草食系男子との3年間㉕:嫌い ~ななお篇~

 

こんにちは、ななおです。

前回はこちら、24話:揉め事から。

目次はこちらから。

 

嫌い

 

幹部決めはその後も色々な話しあいがあったものの、
結局私たちの代からはそれまでの部長の仕事を二つの役職に分け、
日々の稽古に対して責任を負う「主将」と、事務書類やその他部活に関することの責任者としての「部長」を作ることにした。
そしてそれまで副部長が担当していた資金管理を、「会計」というポジションにした。

私は会計を担当することになったが、「金銭管理がしっかりできそう」などという理由ではなく、「そのくらいの雑用を任せるのに丁度いい人材だったから」という雰囲気で任せられた感じがあり、内心複雑な気持ちもあった。

 

一方、サヤカとりり子は二人とも「部長」を嫌がって「主将」をやりたがったから、少し揉めることになった。
確かに稽古で指揮を執る主将に対して、事務作業の多い部長はあまりかっこいいポジションではない。
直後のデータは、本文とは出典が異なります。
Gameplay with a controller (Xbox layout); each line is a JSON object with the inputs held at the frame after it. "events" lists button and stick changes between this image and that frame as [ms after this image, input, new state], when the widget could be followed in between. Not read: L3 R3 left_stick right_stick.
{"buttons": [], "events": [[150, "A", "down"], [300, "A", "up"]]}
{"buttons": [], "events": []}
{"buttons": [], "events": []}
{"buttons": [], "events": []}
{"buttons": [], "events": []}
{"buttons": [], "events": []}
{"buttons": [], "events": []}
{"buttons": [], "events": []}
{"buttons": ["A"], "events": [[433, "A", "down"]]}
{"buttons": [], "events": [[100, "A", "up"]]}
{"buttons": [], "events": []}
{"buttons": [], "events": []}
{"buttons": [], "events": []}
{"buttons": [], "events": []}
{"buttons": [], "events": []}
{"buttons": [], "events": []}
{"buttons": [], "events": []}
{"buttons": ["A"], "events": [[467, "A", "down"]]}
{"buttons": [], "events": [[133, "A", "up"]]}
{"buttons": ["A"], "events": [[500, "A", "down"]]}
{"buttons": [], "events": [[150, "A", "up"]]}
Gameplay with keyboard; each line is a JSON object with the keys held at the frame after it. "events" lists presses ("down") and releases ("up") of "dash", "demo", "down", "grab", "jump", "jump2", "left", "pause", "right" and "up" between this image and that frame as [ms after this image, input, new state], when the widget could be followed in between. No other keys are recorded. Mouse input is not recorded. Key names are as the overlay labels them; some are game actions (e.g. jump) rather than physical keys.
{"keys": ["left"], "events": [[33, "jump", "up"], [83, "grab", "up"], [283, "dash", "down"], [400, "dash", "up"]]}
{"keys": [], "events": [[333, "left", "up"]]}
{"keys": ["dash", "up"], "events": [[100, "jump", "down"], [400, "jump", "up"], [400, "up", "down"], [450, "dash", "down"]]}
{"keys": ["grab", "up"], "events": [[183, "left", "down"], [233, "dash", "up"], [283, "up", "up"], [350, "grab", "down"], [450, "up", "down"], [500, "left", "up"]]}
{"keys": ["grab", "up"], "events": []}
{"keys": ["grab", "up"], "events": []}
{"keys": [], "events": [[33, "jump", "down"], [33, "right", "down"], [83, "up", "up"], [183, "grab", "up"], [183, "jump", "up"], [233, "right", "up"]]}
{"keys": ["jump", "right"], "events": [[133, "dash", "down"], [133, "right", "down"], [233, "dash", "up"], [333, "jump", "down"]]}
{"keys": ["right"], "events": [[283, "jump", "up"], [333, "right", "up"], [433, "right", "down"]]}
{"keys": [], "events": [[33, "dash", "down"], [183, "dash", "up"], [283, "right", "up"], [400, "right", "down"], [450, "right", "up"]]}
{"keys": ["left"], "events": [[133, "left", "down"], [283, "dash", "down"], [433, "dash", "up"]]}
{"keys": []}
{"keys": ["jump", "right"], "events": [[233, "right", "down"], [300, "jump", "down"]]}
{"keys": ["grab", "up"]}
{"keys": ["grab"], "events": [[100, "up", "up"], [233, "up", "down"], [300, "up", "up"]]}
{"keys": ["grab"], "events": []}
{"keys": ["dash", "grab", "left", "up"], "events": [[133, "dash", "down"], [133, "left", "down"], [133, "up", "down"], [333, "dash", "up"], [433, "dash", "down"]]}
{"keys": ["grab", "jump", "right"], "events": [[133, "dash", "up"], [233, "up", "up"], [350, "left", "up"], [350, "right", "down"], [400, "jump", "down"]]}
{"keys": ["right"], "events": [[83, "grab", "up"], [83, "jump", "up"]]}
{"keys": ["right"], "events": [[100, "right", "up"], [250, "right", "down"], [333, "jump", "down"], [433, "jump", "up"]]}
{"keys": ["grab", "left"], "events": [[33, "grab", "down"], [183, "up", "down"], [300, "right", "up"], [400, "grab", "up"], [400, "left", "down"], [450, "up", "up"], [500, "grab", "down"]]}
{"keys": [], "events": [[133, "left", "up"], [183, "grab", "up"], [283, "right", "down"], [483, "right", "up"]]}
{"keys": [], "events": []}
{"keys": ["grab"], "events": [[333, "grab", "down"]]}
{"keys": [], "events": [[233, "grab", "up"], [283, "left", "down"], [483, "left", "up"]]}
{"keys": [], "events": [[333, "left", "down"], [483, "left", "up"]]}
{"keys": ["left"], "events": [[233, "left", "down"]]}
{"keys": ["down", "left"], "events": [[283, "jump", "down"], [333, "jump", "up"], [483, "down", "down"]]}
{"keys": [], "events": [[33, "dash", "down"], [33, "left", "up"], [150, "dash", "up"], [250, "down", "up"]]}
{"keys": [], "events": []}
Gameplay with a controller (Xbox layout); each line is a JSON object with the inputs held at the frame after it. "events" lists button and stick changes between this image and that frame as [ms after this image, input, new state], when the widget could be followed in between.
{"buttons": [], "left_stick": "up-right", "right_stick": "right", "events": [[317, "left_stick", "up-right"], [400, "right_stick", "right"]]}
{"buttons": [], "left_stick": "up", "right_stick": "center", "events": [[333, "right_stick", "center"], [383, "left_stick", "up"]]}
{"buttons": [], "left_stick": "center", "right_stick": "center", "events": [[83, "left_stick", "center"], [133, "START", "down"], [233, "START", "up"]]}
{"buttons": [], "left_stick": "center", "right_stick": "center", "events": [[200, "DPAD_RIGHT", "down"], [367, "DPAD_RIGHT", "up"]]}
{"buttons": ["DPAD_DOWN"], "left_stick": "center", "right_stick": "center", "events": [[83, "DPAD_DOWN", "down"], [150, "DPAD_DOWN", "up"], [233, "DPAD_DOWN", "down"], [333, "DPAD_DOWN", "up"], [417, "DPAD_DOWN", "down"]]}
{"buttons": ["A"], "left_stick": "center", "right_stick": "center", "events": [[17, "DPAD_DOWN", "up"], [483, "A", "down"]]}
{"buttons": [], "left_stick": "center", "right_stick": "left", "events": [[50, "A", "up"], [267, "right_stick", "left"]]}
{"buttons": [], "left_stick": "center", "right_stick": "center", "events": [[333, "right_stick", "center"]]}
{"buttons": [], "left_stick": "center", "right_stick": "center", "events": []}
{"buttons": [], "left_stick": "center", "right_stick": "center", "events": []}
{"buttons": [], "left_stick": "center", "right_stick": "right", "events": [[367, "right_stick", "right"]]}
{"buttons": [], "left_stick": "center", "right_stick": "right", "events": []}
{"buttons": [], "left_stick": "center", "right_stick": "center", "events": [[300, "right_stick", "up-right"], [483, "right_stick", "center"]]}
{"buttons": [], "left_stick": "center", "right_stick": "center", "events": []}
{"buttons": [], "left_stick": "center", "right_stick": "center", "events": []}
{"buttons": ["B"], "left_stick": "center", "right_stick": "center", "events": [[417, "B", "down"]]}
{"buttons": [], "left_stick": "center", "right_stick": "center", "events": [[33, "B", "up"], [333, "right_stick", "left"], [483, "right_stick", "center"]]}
しかしそうだとしても、「幹部などやりたくない」と言っていたサヤカが主将にこだわっていることに、少し違和感を感じた。
なんなら、最初から「主将をやりたい」と言っていたりり子の意思を尊重して、「辞退する」とでも言うかと思っていたのだ。

 

けれど最終的に、もう一度それぞれがしげきと面談をした結果、主将のポジションを得たのはサヤカの方だった。

 

これらの一連の流れの中で、しげきに対する私の不満はいよいよ大きくなっていた。
もともと私の部での存在意義を否定されたことでショックを受けていたことに加え、部長という責任ある立場であるにも関わらず、サヤカ一人を贔屓しているような様子が見えていたのだ。

私の前ではあれだけ
「部長として他の後輩と区別するわけにはいかない」などと言っておきながら、
部の飲み会でサヤカ一人にだけ特別に奢っていたり、部活後に2人で寄り道していることも知っていた。

だから、りり子ではなくサヤカが主将になったのも、しげきが裏で手を回したのではないかとすら思った。

 

そしてまたサヤカも「しげきさん、しげきさん」と懐いており、時々、どれだけ自分がしげきに可愛がられているかを、私やりり子に自慢するのだった。
そんなときのサヤカの態度は、とてつもなく私の神経を逆なでするものだった。

 

けれどサヤカの自慢話以上に、部のトップであるにも関わらず一人の後輩を贔屓して部の雰囲気を壊すしげきの行為の方が許せなかった。

そしてそんな不満が積もったせいか、些細なことでしげきと口論になったりして、
次第にしげきの顔を見ることすら嫌になっていた。
しげきの顔を見るだけで嫌な気持ちになったし、しげきの全てが気持ち悪いと思った。

だから、部活以外の場ではしげきを見ても見えないふりをしたし、できるだけ自分の世界にしげきを入れないようにしていた。

 

「好きだ」とか「付き合いたい」なんて気持ちはこれっぽっちもなくて、ただ「気持ち悪い」「目すら合わせたくない」という気持ちでいっぱいだった。